As of October 2025, there are 58 cannabis dispensaries across Lansing — 30 of which are located in East Lansing. Michigan’s cannabis industry, which has been known for consistent oversupply and low prices, has seen a steady increase of recreational and medical users within the past couple of years.
To the relief of some, this new tax exempts any registered medical marijuana patients in the state of Michigan. But to others, this new tax has created competition between businesses, raising concerns for residents, and causing a local dispensary to close their doors this fall.
Pure Options, a marijuana dispensary with multiple locations across Michigan, expects to see lower customer turnout along with the price jump. Delaney Muncy, a budtender at the Frandor location, has many concerns as an employee in the cannabis industry.
“Taxes are definitely weeding out the mom and pop shops like Pincanna,” Muncy said. “Bigger companies will probably start to get rid of distillate [low quality] products and promote higher quality ones— it’s harder to sell normally cheap products at an inflated price”.
Higher cannabis taxes often drive consumers to unregulated sources and unsafe recreational use — made apparent by the state of California’s current marijuana industry. In recent years, the illicit cannabis market in California has been bigger than the legal recreational market, mainly due to cheaper prices and a lack of tax. Many expect the illegal market in Michigan to increase and mirror California’s with this bill.
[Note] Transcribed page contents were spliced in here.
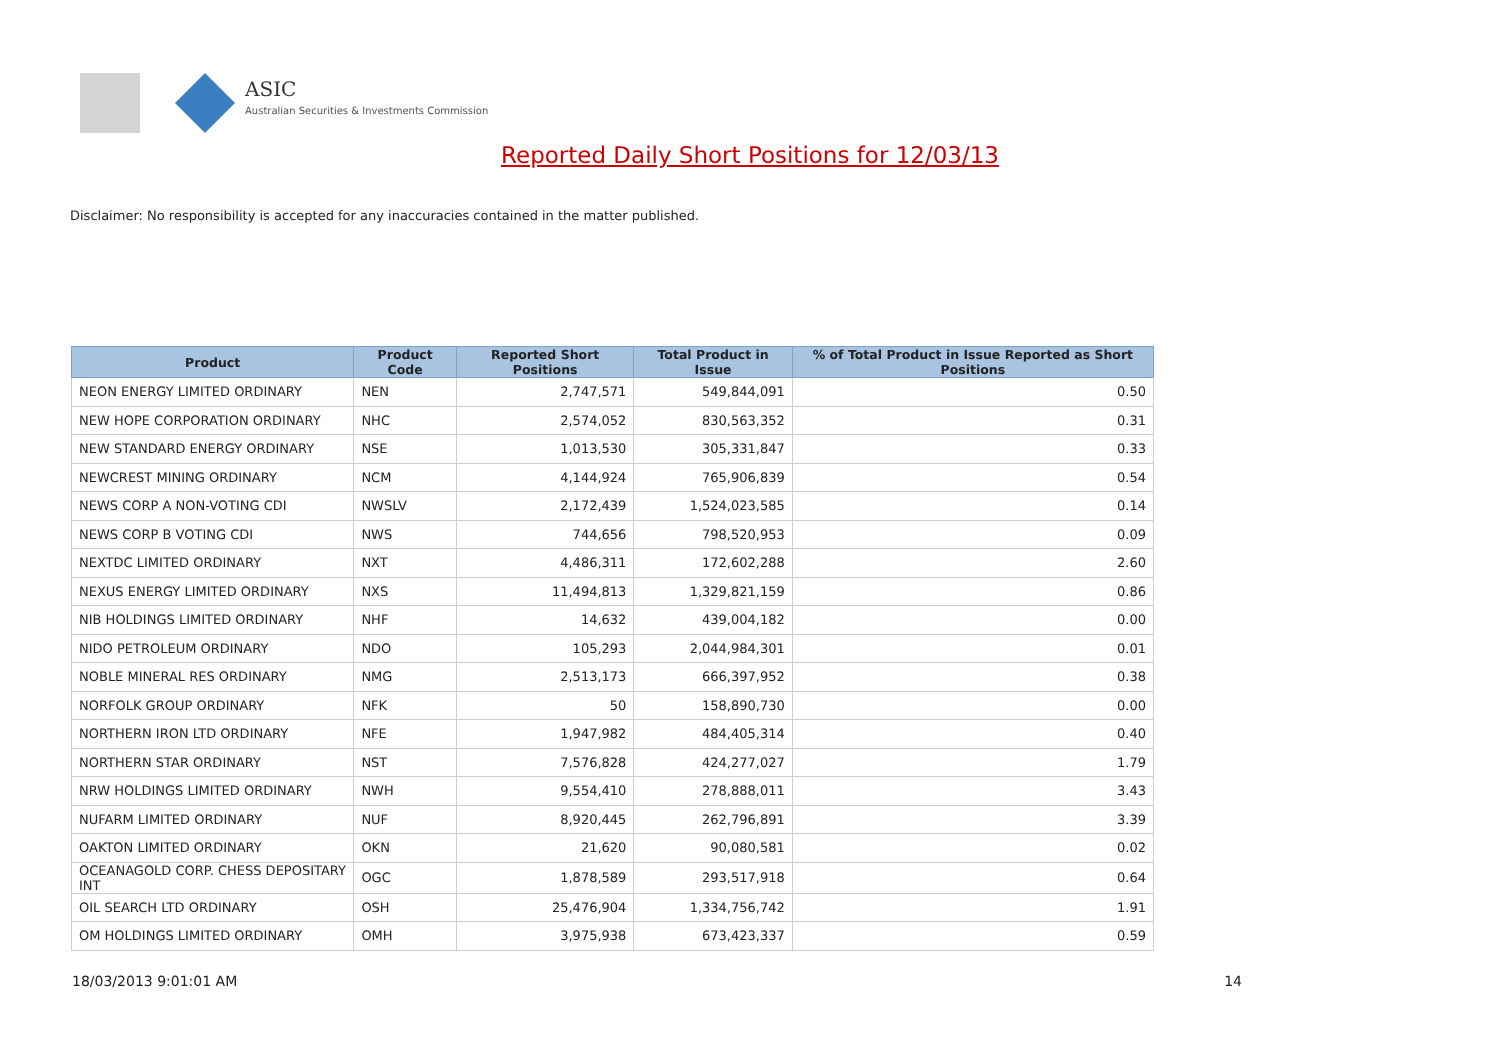ASIC
Australian Securities & Investments Commission
Reported Daily Short Positions for 12/03/13
Disclaimer: No responsibility is accepted for any inaccuracies contained in the matter published.
| Product | Product Code | Reported Short Positions | Total Product in Issue | % of Total Product in Issue Reported as Short Positions |
| --- | --- | --- | --- | --- |
| NEON ENERGY LIMITED ORDINARY | NEN | 2,747,571 | 549,844,091 | 0.50 |
| NEW HOPE CORPORATION ORDINARY | NHC | 2,574,052 | 830,563,352 | 0.31 |
| NEW STANDARD ENERGY ORDINARY | NSE | 1,013,530 | 305,331,847 | 0.33 |
| NEWCREST MINING ORDINARY | NCM | 4,144,924 | 765,906,839 | 0.54 |
| NEWS CORP A NON-VOTING CDI | NWSLV | 2,172,439 | 1,524,023,585 | 0.14 |
| NEWS CORP B VOTING CDI | NWS | 744,656 | 798,520,953 | 0.09 |
| NEXTDC LIMITED ORDINARY | NXT | 4,486,311 | 172,602,288 | 2.60 |
| NEXUS ENERGY LIMITED ORDINARY | NXS | 11,494,813 | 1,329,821,159 | 0.86 |
| NIB HOLDINGS LIMITED ORDINARY | NHF | 14,632 | 439,004,182 | 0.00 |
| NIDO PETROLEUM ORDINARY | NDO | 105,293 | 2,044,984,301 | 0.01 |
| NOBLE MINERAL RES ORDINARY | NMG | 2,513,173 | 666,397,952 | 0.38 |
| NORFOLK GROUP ORDINARY | NFK | 50 | 158,890,730 | 0.00 |
| NORTHERN IRON LTD ORDINARY | NFE | 1,947,982 | 484,405,314 | 0.40 |
| NORTHERN STAR ORDINARY | NST | 7,576,828 | 424,277,027 | 1.79 |
| NRW HOLDINGS LIMITED ORDINARY | NWH | 9,554,410 | 278,888,011 | 3.43 |
| NUFARM LIMITED ORDINARY | NUF | 8,920,445 | 262,796,891 | 3.39 |
| OAKTON LIMITED ORDINARY | OKN | 21,620 | 90,080,581 | 0.02 |
| OCEANAGOLD CORP. CHESS DEPOSITARY INT | OGC | 1,878,589 | 293,517,918 | 0.64 |
| OIL SEARCH LTD ORDINARY | OSH | 25,476,904 | 1,334,756,742 | 1.91 |
| OM HOLDINGS LIMITED ORDINARY | OMH | 3,975,938 | 673,423,337 | 0.59 |
18/03/2013 9:01:01 AM 14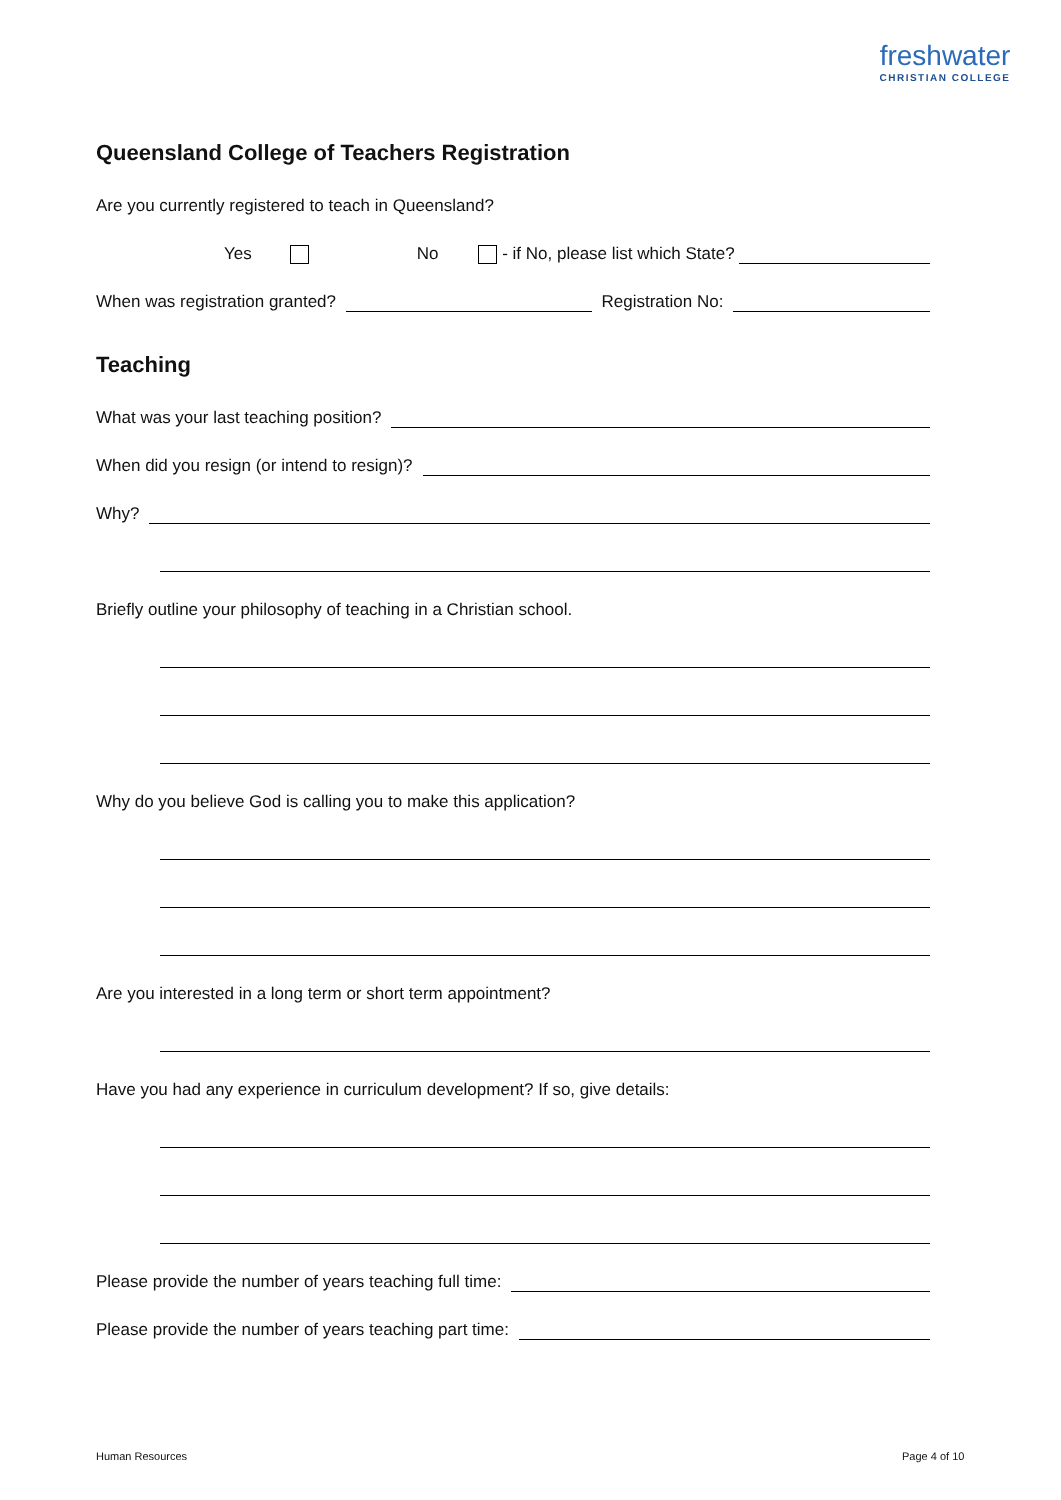freshwater
CHRISTIAN COLLEGE
Queensland College of Teachers Registration
Are you currently registered to teach in Queensland?
Yes No - if No, please list which State?
When was registration granted? Registration No:
Teaching
What was your last teaching position?
When did you resign (or intend to resign)?
Why?
Briefly outline your philosophy of teaching in a Christian school.
Why do you believe God is calling you to make this application?
Are you interested in a long term or short term appointment?
Have you had any experience in curriculum development? If so, give details:
Please provide the number of years teaching full time:
Please provide the number of years teaching part time:
Human Resources Page 4 of 10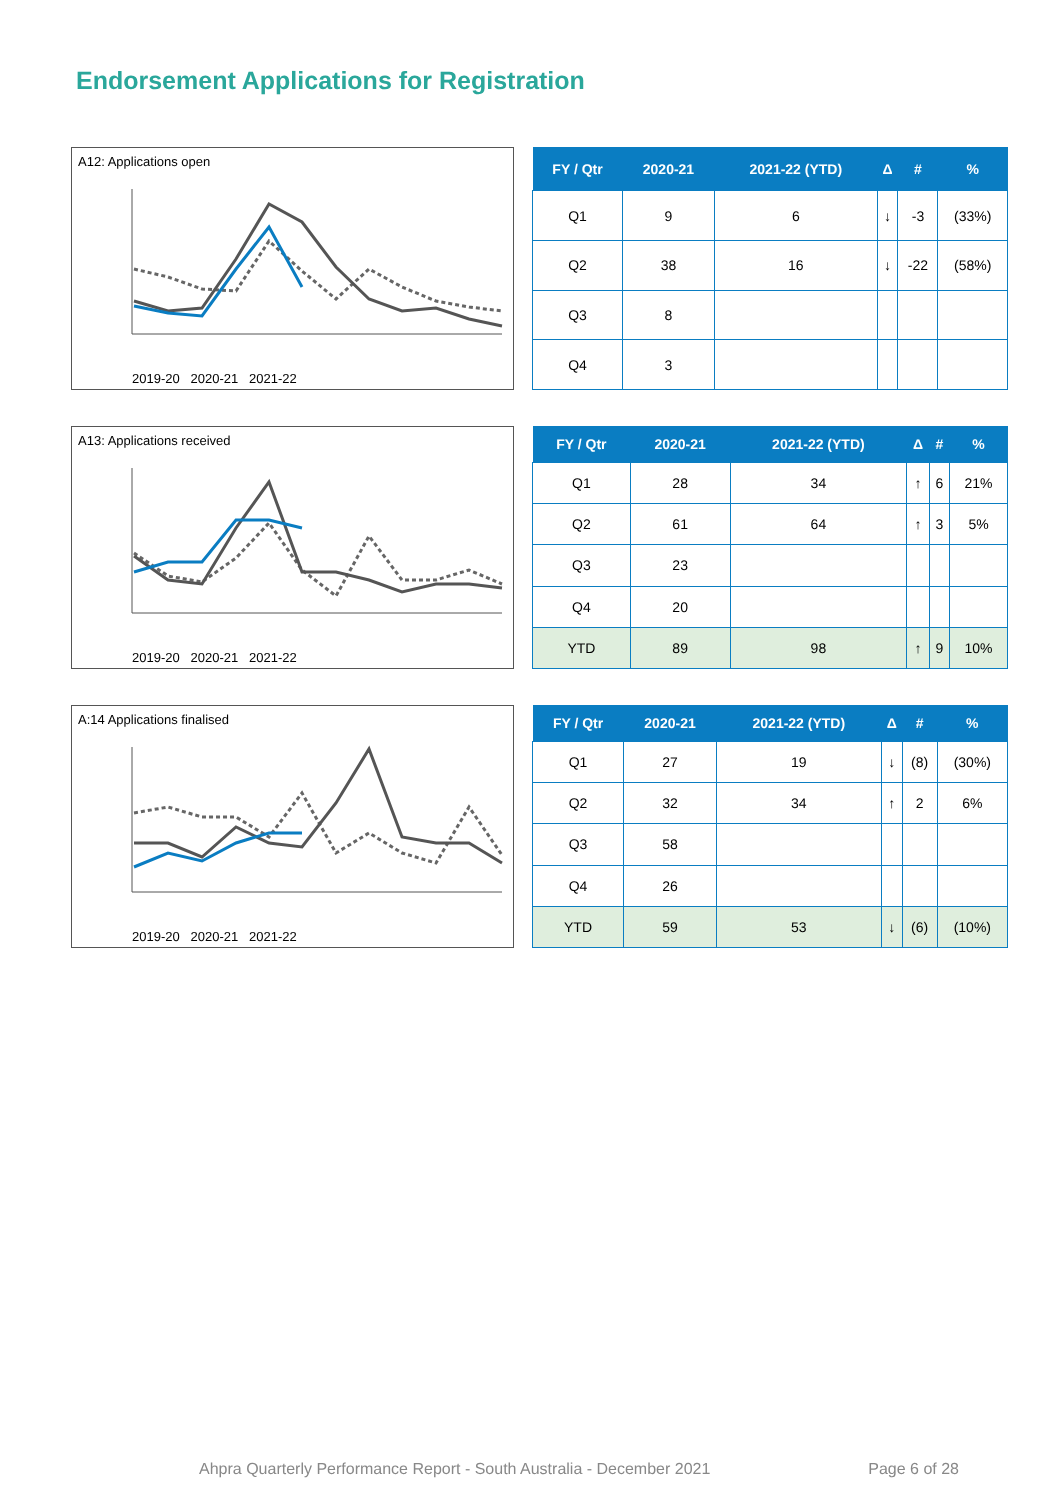Endorsement Applications for Registration
A12: Applications open
2019-20 2020-21 2021-22
| FY / Qtr | 2020-21 | 2021-22 (YTD) | Δ | # | % |
| --- | --- | --- | --- | --- | --- |
| Q1 | 9 | 6 | ↓ | -3 | (33%) |
| Q2 | 38 | 16 | ↓ | -22 | (58%) |
| Q3 | 8 | | | | |
| Q4 | 3 | | | | |
A13: Applications received
2019-20 2020-21 2021-22
| FY / Qtr | 2020-21 | 2021-22 (YTD) | Δ | # | % |
| --- | --- | --- | --- | --- | --- |
| Q1 | 28 | 34 | ↑ | 6 | 21% |
| Q2 | 61 | 64 | ↑ | 3 | 5% |
| Q3 | 23 | | | | |
| Q4 | 20 | | | | |
| YTD | 89 | 98 | ↑ | 9 | 10% |
A:14 Applications finalised
2019-20 2020-21 2021-22
| FY / Qtr | 2020-21 | 2021-22 (YTD) | Δ | # | % |
| --- | --- | --- | --- | --- | --- |
| Q1 | 27 | 19 | ↓ | (8) | (30%) |
| Q2 | 32 | 34 | ↑ | 2 | 6% |
| Q3 | 58 | | | | |
| Q4 | 26 | | | | |
| YTD | 59 | 53 | ↓ | (6) | (10%) |
Ahpra Quarterly Performance Report - South Australia - December 2021 Page 6 of 28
“People are going to consume the same amount of weed regardless,” Muncy says, emphasizing the importance of purchasing weed from a legal dispensary. “It’s concerning to see more people buy cheaper street marijuana that isn’t regulated or tested.”
While there is still no sign of a potential drop in Michigan cannabis prices, the fate of the new wholesale tax and the Michigan cannabis industry will remain in the courts.